EXERCISE INSTRUCTIONS |
(a) In the forum thread comparing the Look 695 and Colnago C59, which of the two bikes has the original poster already ridden?
(b) Resume the forum thread comparing the Look 695 and Colnago C59 from the point where it stops.
--- PASSAGE Enclosed Below ---
# 695 v. C59?



## migdriver (Jun 1, 2012)

Need pros and cons: trying to decide between a 695 vs a Colnago C59. I'm a "senior" rider and have no interest in racing but am looking for a significant upgrade from my 566 with an eye towards acceleration and climbing prowess but without "twitchiness' and while retaining ride comfort.
Thanks


----------



## CleavesF (Dec 31, 2007)

Last time I checked, both were full-blown racing bikes. 

Just because you can afford the cream of the crop, doesn't mean it's really what you're looking for. I don't think either are meant to be "plush" rides vs. "racing" bikes.


----------



## migdriver (Jun 1, 2012)

I never mentioned plush....but I am looking for a ride on the more comfortable end of the spectrum. I've ridden the C59 and loved everything about it: ride quality, acceleration, handling etc. But, having enjoyed my 566 so much I didn't want to buy a colnago and later regret not having bought the 695....especially as my LBS has many happy Look owners. I am looking for a pro con comparison of both bikes...$ aside.


----------



## CleavesF (Dec 31, 2007)

I think you answered your own question. Test ride the 695 and you'll know your answer for sure then. 

Asking for pros/cons on top tier bikes like this basically just comes down to whether you want to brag about having an Italian girlfriend or a French one.


----------



## migdriver (Jun 1, 2012)

Sigh....I never mentioned bragging rights....not an issue for me. But to continue your girlfriend analogy; after the first few "rides" with either girl, when the newness and initial excitement wears off more enduring qualities become apparent. It's those qualities that I was hoping owners or those with more experience than I with both bikes might be able to give me help with and was the purpose of my question and why I posted here and on the Colnago forum rather than under general discussion. 
So, let me try again: is one more high maintainance than the other? Does the BB on the Look frequently need a rebuild as suggested elsewhere? Does the ride and agility of either bike remain it's main attribute or are thereother reasons to prefer one over the other? etc. In car terms; the Ferrari 458 and the McLaren Mp4 12C are both gorgeous in their own ways, and perform similarily. However, they are different in overall character and one is easier to live with and is more apt to bring a smile on your face 6 months down the road. Same here I suspect, Look or C59?


----------



## ReLLiK75 (Jun 20, 2007)

migdriver said:


> Sigh....I never mentioned bragging rights....not an issue for me. But to continue your girlfriend analogy; after the first few "rides" with either girl, when the newness and initial excitement wears off more enduring qualities become apparent. It's those qualities that I was hoping owners or those with more experience than I with both bikes might be able to give me help with and was the purpose of my question and why I posted here and on the Colnago forum rather than under general discussion.
--- End of Enclosed PASSAGE ---
--- DATA EXCERPT Enclosed Below ---
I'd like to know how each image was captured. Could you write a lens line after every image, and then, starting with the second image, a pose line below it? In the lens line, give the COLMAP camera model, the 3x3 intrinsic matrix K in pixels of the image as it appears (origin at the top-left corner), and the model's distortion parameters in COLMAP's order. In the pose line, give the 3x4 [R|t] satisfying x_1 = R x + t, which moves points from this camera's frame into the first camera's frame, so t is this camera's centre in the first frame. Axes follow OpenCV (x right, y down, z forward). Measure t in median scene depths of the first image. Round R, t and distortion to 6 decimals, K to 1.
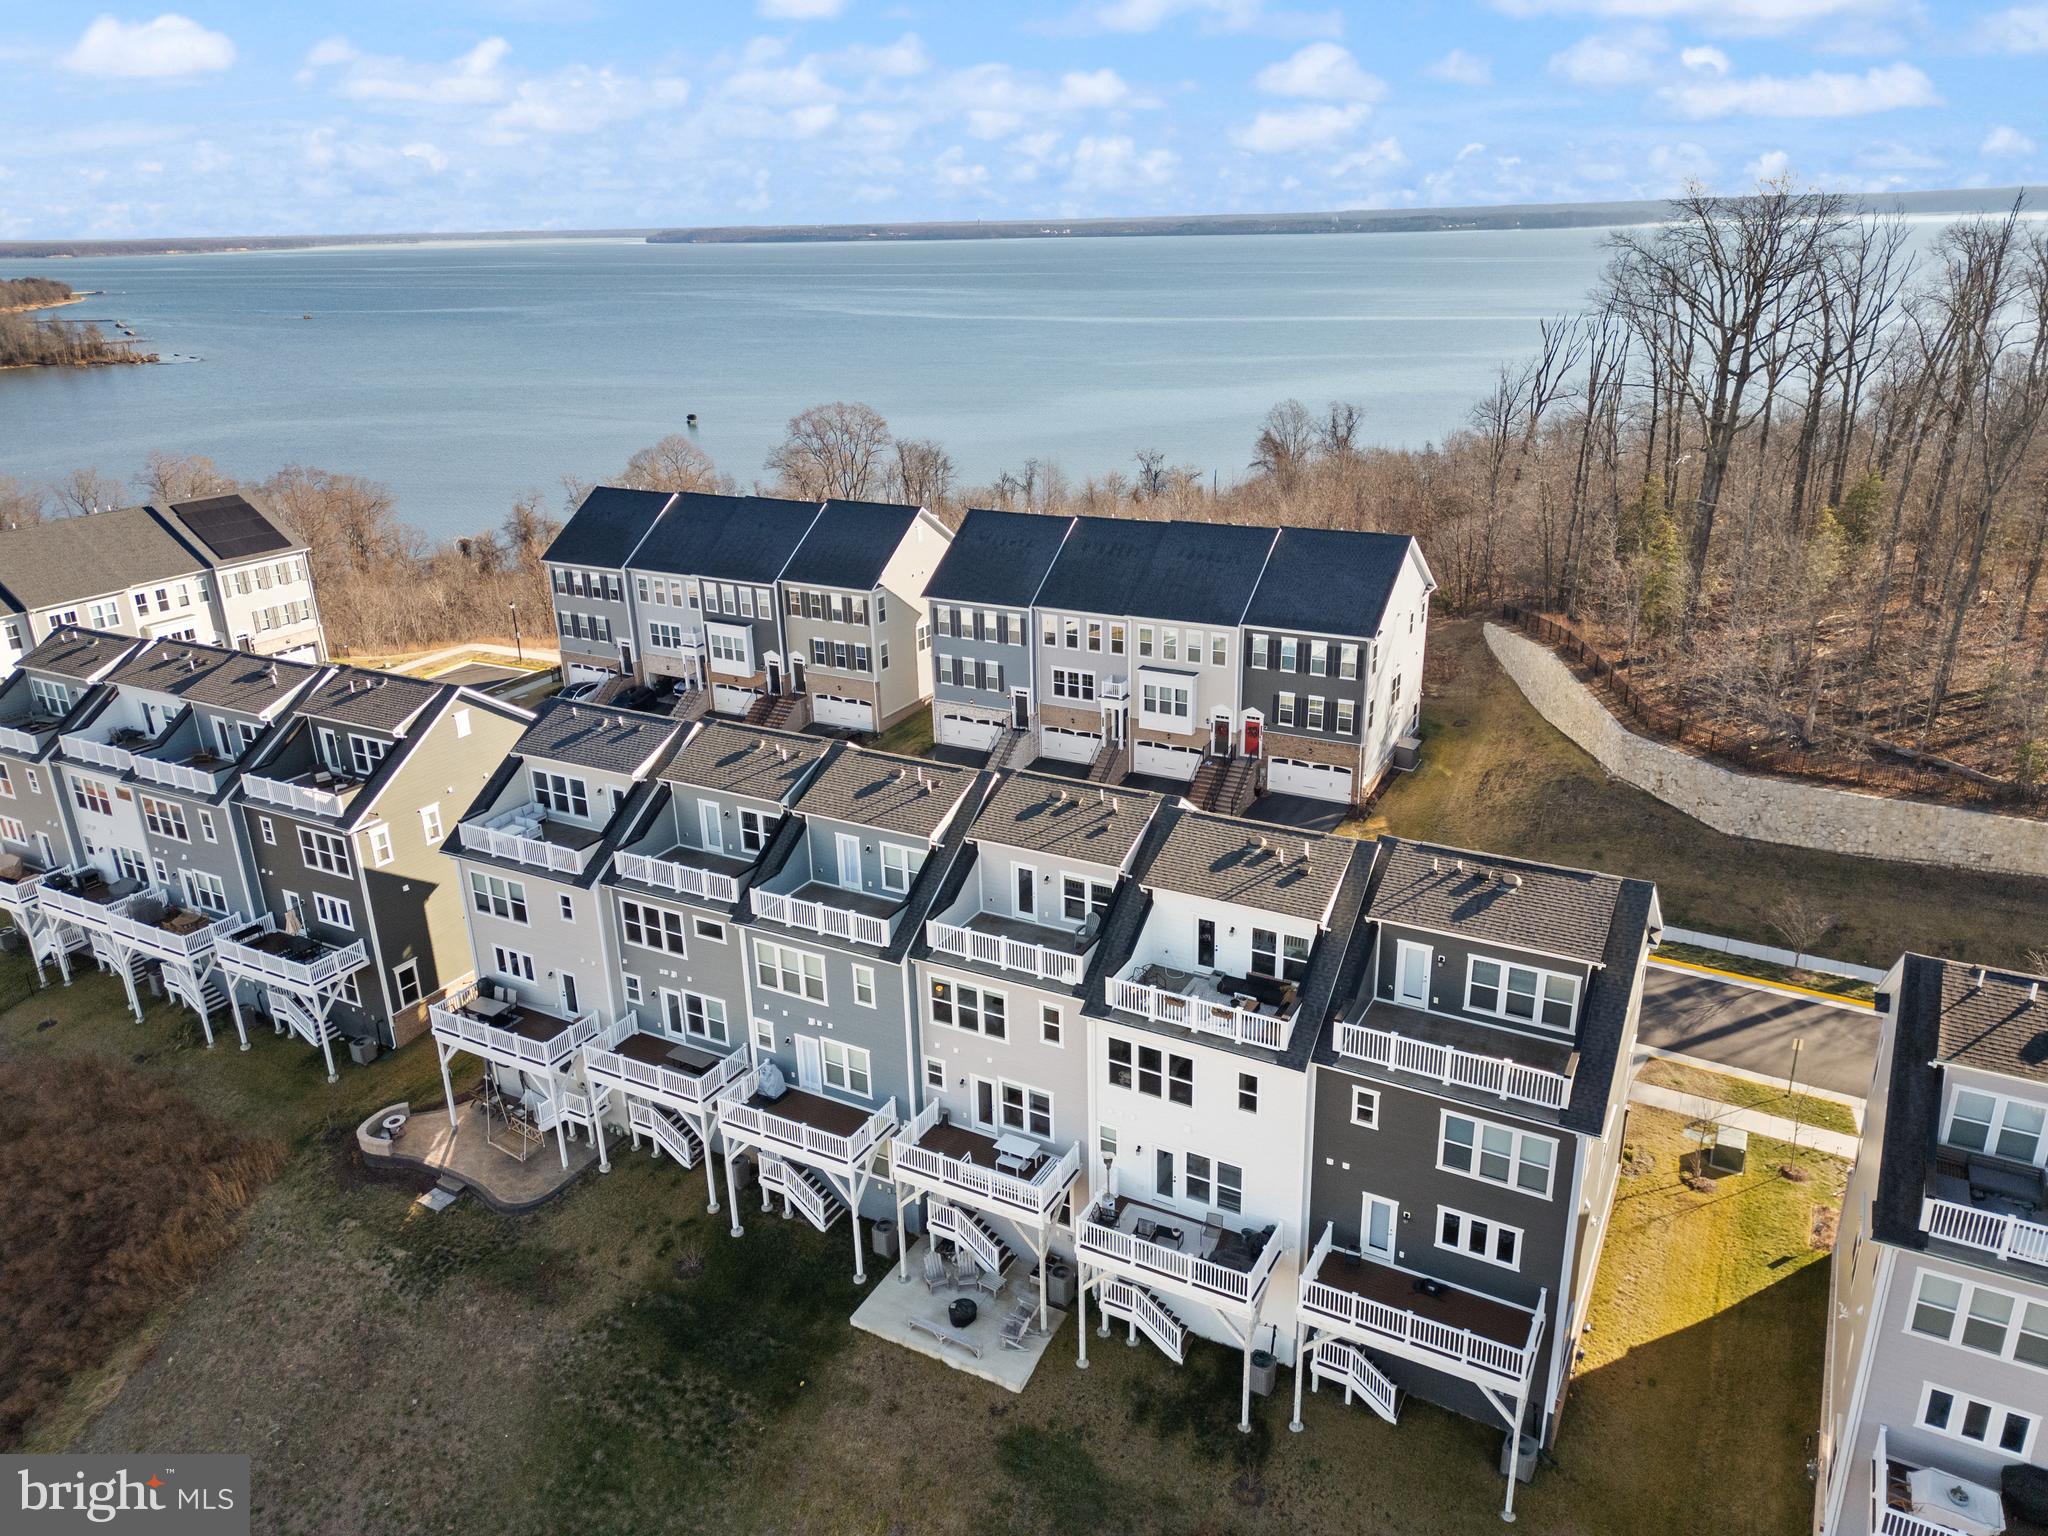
--- End of Enclosed DATA EXCERPT ---
ANSWERS TO THE TASKS |
(a) The Colnago C59.

(b)
> So, let me try again: is one more high maintainance than the other? Does the BB on the Look frequently need a rebuild as suggested elsewhere? Does the ride and agility of either bike remain it's main attribute or are thereother reasons to prefer one over the other? etc. In car terms; the Ferrari 458 and the McLaren Mp4 12C are both gorgeous in their own ways, and perform similarily. However, they are different in overall character and one is easier to live with and is more apt to bring a smile on your face 6 months down the road. Same here I suspect, Look or C59?



I had the same dilemma. I was only buying a frame and moving all my components over from my old bike and was definitely leaning toward the C59. When it came time to pull the trigger I bought the 695--but only because I didn't have to buy a new crank set, which meant less money out the door. I've been riding my 695 since July 2012 and it's definitely a fun bike. I've done a few centuries on it, but when the road is rough it'll definitely beat you up. I've heard the lugged construction of the C59 helps absorb a lot of the road chatter.

Now that I've put a good number of miles on it, I'm really wishing I had gotten the C59. If you damage your crank, you can't easily swap things out. If you don't like your seatpost (I hate the way it adjusts) you can't swap it out for something else. The 695 is great as an all-in-one set it and forget it bike. They look great are nice and stiff, and very fun to ride. But forget being able to easily replace/repair it. As a matter of fact, in my case, if the bike shop where I bought my 695 goes out of business, I'm screwed since they're the only ones in town with the tools to work on the 695. Had I gotten the C59, I could have loaded it up with any gruppo and never have to worry about needing special tools to take apart the crank. Hindsight. 

If you don't feel your LBS selling Looks is going to close it's doors anytime soon and don't mind not being able to easily repair/replace parts, and don't mind the pain-in-the-ass seat post, the new 695s are BEAUTIFUL!


----------



## migdriver (Jun 1, 2012)

Thank You! That's the kind of input/insight I was looking for in order to make the decision. When you auditioned the C59 did it seem more subdued compared to the Look in terms of handling/agility? Climbing? And lastly; any word re a 695 replacement this year?


----------



## Salsa_Lover (Jul 6, 2008)

Get a NOS C50 from RACycles or similar, you won't regret it


----------



## ReLLiK75 (Jun 20, 2007)

migdriver said:


> Thank You! That's the kind of input/insight I was looking for in order to make the decision. When you auditioned the C59 did it seem more subdued compared to the Look in terms of handling/agility? Climbing? And lastly; any word re a 695 replacement this year?


They both seemed to handle about the same. My test rides were relatively short, but I noticed both were very stiff and both tracked quite nicely. I saw 695s at Interbike last Sept, so I don't think there's a replacement coming anytime soon.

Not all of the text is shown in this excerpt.